* **WORK INSTRUCTIONS**
Return the records below word for word, covering the stretch from their first line through the line that contains "collectors: -. Illegible", and nothing past it.

— Begin RECORDS —

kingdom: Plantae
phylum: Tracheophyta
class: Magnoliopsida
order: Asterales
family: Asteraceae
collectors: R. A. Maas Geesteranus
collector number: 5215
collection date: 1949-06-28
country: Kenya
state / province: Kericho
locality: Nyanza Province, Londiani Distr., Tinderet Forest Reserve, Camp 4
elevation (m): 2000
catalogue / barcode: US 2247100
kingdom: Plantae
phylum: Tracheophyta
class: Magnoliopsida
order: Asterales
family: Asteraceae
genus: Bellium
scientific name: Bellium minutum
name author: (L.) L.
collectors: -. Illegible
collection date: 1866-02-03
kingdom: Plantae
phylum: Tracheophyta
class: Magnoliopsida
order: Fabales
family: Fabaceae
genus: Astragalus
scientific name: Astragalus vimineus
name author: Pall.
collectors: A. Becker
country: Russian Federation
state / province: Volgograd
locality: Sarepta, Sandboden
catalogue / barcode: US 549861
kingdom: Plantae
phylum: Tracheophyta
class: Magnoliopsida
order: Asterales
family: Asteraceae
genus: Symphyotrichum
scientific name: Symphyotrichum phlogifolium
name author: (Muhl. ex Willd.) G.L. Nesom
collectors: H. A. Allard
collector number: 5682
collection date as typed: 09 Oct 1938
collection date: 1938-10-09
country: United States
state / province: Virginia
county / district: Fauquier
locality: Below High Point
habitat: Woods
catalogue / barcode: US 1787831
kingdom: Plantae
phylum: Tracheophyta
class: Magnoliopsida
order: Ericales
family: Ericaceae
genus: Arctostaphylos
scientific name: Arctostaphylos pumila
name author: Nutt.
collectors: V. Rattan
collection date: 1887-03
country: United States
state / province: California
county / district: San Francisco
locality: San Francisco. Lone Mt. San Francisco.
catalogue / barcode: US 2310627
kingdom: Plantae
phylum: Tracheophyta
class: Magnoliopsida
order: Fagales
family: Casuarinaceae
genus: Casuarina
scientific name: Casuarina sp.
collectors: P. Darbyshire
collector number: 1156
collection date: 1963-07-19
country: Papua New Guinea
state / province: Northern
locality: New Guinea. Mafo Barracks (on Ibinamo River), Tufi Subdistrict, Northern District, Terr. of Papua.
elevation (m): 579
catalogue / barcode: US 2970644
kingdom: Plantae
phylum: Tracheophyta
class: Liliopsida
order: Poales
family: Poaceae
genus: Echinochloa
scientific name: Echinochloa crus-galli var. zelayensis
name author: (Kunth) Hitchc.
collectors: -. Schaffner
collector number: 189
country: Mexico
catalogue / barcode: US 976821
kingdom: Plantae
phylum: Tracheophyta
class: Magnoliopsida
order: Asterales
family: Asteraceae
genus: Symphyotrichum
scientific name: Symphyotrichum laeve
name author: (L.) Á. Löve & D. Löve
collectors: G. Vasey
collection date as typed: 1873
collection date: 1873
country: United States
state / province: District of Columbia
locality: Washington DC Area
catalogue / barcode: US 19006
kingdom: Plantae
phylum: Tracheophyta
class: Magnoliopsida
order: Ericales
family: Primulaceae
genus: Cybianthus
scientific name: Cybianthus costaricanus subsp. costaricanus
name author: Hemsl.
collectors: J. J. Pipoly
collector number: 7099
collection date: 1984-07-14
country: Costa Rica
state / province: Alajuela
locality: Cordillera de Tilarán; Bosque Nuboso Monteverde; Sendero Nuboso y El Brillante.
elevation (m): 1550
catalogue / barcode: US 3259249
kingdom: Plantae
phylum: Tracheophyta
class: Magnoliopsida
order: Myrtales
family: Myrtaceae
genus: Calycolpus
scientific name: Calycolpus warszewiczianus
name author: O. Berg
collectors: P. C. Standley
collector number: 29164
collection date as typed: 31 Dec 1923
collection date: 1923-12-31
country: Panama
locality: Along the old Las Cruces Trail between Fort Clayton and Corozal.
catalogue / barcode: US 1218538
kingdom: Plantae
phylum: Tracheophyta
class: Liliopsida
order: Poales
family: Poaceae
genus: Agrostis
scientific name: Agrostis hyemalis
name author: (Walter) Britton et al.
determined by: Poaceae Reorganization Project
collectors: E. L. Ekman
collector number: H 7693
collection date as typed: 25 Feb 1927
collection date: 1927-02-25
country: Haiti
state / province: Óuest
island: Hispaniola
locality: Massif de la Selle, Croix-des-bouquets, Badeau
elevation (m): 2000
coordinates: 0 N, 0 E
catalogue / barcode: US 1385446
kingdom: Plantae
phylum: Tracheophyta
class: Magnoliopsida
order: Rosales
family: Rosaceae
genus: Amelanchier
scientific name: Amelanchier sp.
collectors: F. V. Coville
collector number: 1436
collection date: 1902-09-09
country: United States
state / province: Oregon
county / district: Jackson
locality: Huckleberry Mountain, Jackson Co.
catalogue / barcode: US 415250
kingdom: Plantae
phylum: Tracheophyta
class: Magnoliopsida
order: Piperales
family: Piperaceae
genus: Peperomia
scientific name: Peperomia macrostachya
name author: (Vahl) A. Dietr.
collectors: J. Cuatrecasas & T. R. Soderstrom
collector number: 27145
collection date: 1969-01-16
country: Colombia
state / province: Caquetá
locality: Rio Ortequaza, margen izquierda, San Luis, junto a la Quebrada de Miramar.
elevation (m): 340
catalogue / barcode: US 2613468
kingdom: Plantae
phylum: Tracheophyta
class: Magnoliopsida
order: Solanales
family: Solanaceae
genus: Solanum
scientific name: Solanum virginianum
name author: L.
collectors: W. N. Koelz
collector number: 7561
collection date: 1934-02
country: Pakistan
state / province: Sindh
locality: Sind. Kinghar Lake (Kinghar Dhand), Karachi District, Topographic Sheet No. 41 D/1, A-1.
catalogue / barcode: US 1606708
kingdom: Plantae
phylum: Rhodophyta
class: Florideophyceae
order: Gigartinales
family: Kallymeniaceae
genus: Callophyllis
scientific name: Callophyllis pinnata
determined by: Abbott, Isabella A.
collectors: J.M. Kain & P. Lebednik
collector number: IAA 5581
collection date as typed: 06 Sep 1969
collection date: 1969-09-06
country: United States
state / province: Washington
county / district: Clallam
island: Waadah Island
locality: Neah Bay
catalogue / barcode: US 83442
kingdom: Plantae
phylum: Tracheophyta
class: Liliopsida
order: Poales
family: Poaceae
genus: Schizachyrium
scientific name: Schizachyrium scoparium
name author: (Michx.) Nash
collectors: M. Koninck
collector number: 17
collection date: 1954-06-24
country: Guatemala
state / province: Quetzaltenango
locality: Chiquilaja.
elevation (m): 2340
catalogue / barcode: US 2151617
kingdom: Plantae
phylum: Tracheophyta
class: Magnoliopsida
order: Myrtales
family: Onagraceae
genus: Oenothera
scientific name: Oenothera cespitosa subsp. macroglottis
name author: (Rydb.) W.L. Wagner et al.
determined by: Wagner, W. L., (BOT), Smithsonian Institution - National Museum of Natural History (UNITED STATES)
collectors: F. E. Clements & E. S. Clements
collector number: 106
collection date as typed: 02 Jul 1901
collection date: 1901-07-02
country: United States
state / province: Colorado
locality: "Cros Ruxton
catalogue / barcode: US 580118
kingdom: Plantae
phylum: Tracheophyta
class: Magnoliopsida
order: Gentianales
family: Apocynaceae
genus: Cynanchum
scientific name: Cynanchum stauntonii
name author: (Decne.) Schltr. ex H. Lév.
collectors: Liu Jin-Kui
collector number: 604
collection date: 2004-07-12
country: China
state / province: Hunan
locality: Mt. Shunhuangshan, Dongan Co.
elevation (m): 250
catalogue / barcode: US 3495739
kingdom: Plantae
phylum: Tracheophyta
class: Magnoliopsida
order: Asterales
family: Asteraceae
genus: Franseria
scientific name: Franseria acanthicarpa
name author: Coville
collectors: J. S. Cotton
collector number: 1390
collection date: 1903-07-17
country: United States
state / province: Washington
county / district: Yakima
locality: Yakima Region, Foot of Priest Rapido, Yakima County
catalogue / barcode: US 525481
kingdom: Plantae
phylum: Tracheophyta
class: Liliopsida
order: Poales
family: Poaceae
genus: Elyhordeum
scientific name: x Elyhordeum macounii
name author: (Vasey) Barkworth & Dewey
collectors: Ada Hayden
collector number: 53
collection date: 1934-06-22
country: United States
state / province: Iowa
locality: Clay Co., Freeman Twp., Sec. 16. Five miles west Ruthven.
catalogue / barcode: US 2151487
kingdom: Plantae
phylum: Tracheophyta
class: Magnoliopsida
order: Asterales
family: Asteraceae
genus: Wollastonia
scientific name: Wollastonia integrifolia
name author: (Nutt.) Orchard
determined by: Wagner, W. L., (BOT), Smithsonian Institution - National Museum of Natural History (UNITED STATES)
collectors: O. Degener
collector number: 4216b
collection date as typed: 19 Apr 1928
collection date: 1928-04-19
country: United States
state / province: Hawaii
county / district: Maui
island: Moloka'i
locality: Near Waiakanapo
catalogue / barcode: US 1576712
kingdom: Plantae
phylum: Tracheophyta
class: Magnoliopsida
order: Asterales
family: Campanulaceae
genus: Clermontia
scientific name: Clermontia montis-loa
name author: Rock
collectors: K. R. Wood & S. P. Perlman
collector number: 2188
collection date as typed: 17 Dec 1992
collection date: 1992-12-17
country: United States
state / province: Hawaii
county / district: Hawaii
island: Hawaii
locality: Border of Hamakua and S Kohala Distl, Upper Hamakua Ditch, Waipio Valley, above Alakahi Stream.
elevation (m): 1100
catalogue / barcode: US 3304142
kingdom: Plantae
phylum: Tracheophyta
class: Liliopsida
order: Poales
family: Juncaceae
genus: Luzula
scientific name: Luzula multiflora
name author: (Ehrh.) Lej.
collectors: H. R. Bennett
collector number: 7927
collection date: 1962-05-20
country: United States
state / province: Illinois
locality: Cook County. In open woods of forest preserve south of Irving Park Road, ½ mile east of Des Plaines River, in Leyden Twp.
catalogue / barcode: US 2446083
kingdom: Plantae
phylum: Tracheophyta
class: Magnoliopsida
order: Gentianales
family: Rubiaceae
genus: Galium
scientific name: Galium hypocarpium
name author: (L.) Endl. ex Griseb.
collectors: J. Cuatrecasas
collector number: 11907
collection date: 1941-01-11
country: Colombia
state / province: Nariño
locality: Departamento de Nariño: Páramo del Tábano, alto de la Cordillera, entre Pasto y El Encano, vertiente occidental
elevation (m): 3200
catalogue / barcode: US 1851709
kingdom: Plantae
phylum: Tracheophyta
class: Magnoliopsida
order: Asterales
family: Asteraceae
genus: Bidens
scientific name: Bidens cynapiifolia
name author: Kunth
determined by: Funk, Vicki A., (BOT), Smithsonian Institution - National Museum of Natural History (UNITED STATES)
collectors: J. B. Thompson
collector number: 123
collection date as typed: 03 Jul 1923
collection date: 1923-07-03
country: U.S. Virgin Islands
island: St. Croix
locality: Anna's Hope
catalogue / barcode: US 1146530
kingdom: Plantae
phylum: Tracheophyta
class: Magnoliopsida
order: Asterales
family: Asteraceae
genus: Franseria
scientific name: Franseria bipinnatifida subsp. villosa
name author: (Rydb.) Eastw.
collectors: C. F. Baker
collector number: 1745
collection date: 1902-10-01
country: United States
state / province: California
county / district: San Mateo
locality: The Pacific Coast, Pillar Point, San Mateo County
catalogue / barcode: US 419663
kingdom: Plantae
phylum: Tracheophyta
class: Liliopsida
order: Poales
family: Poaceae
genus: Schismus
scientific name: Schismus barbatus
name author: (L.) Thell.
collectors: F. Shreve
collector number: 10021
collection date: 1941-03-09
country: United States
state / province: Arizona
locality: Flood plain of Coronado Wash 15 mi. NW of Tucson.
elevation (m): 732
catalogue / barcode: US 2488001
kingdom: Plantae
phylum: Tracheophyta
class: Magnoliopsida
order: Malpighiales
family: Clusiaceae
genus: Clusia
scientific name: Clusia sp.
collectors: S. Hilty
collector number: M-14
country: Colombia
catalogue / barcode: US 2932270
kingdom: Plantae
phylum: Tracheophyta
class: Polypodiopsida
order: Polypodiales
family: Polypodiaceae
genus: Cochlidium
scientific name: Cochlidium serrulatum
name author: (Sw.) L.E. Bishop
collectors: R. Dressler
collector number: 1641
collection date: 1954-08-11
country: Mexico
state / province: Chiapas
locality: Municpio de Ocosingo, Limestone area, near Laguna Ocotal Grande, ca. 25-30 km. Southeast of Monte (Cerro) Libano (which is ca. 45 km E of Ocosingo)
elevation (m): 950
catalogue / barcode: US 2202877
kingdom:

— End RECORDS —

* **RESPONSE**
kingdom: Plantae
phylum: Tracheophyta
class: Magnoliopsida
order: Asterales
family: Asteraceae
collectors: R. A. Maas Geesteranus
collector number: 5215
collection date: 1949-06-28
country: Kenya
state / province: Kericho
locality: Nyanza Province, Londiani Distr., Tinderet Forest Reserve, Camp 4
elevation (m): 2000
catalogue / barcode: US 2247100
kingdom: Plantae
phylum: Tracheophyta
class: Magnoliopsida
order: Asterales
family: Asteraceae
genus: Bellium
scientific name: Bellium minutum
name author: (L.) L.
collectors: -. Illegible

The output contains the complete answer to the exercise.